At Future Doctors for South Sudan (FDSS), we believe that the path forward to build a strong healthcare system will be led by South Sudanese physicians. There are great barriers for young South Sudanese who wish to become doctors. The single medical school in the country is not functioning and efforts to revive it may take years. Medical schools outside of South Sudan are too expensive for almost anyone from South Sudan to get to, let alone attend.

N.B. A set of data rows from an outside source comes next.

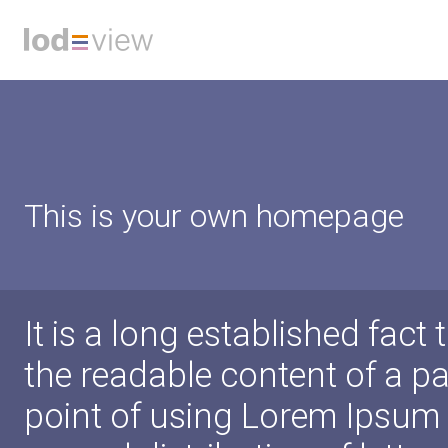
This is your own homepage
It is a long established fact 
the readable content of a pa
point of using Lorem Ipsum i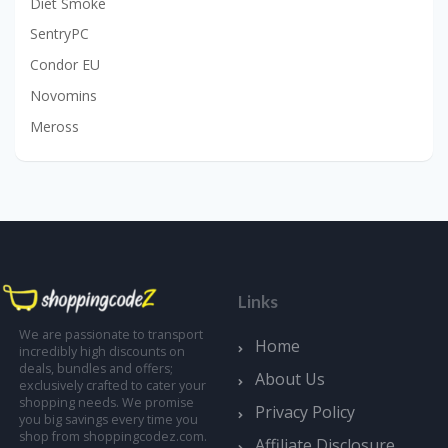
Diet Smoke
SentryPC
Condor EU
Novomins
Meross
Links
We are passionate to transport
Home
incredibly high discounts on
deals, bundles and offers;
About Us
exclusively crafted to cater your
shopping needs. We promise
Privacy Policy
you big savings every time you
shop from shoppingcodez.com.
Affiliate Disclosure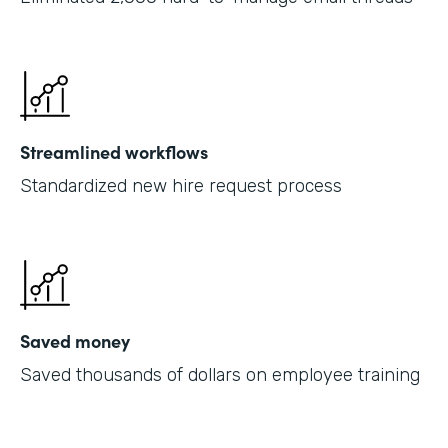
Streamlined workflows
Standardized new hire request process
Saved money
Saved thousands of dollars on employee training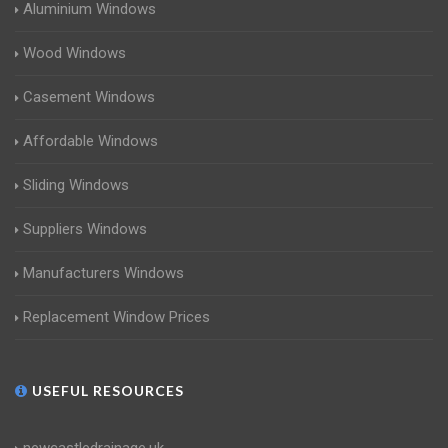
Aluminium Windows
Wood Windows
Casement Windows
Affordable Windows
Sliding Windows
Suppliers Windows
Manufacturers Windows
Replacement Window Prices
USEFUL RESOURCES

That's where FDSS comes in – we are offering medical school scholarships to promising South Sudanese students who have the drive and determination to complete their medical training and return to their home country to improve its health. We are now supporting four medical students, and are growing fast, with some very good partnerships in place.

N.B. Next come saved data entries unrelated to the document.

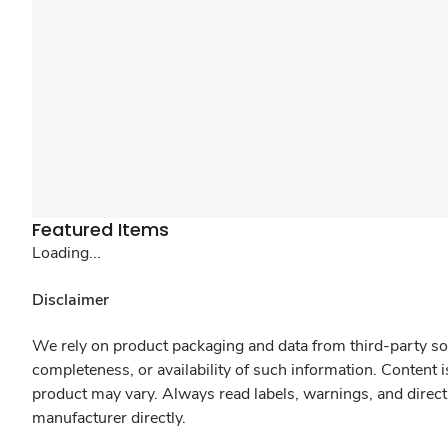
Featured Items
Loading...
Disclaimer
We rely on product packaging and data from third-party sou
completeness, or availability of such information. Content 
product may vary. Always read labels, warnings, and direct
manufacturer directly.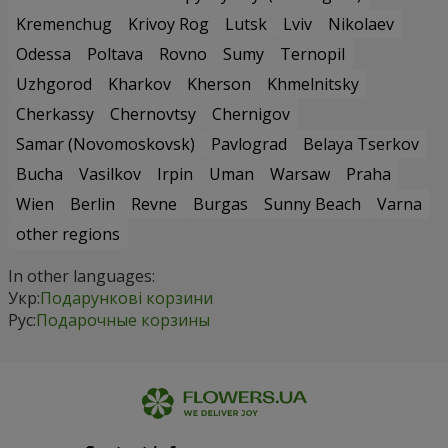
Kremenchug
Krivoy Rog
Lutsk
Lviv
Nikolaev
Odessa
Poltava
Rovno
Sumy
Ternopil
Uzhgorod
Kharkov
Kherson
Khmelnitsky
Cherkassy
Chernovtsy
Chernigov
Samar (Novomoskovsk)
Pavlograd
Belaya Tserkov
Bucha
Vasilkov
Irpin
Uman
Warsaw
Praha
Wien
Berlin
Revne
Burgas
Sunny Beach
Varna
other regions
In other languages:
Укр:
Подарункові корзини
Рус:
Подарочные корзины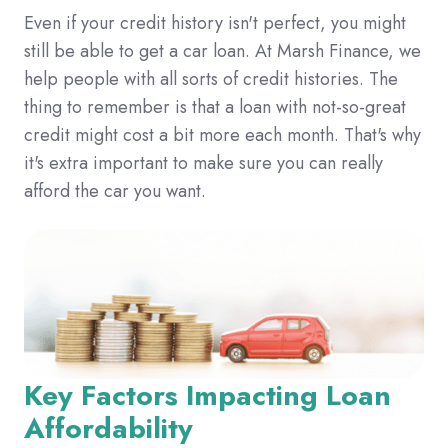
Even if your credit history isn't perfect,
you might
still be able to get a car loan.
At Marsh Finance,
we
help people with all sorts of credit histories.
The
thing to remember is that a loan with not-so-great
credit might cost a bit more each month.
That's why
it's extra important to make sure you can really
afford the car you want.
Key Factors Impacting Loan
Affordability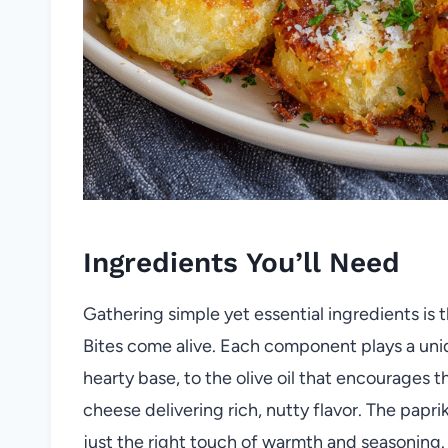
Ingredients You’ll Need
Gathering simple yet essential ingredients is
Bites come alive. Each component plays a un
hearty base, to the olive oil that encourages 
cheese delivering rich, nutty flavor. The papr
just the right touch of warmth and seasoning.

Our first student was Malueth Angui, who is from a small Dinka village in Warab state. His father is a tribal leader, who raises cattle, but has no income. Malueth is a middle child of his mother’s 10 living children, but his father has four other wives, also with multiple children. As Malueth has many older brothers, he was not required to tend the cattle, and therefore had the opportunity to attend primary school. He did so well in school that he was chosen to receive a scholarship to attend a missionary high school in Kenya. There he learned English, and was one of the top students. Upon his return to South Sudan, he was hired by a new primary health clinic funded by Doctors Without Borders in the town of Gogrial. This is where is dream to become a doctor was born.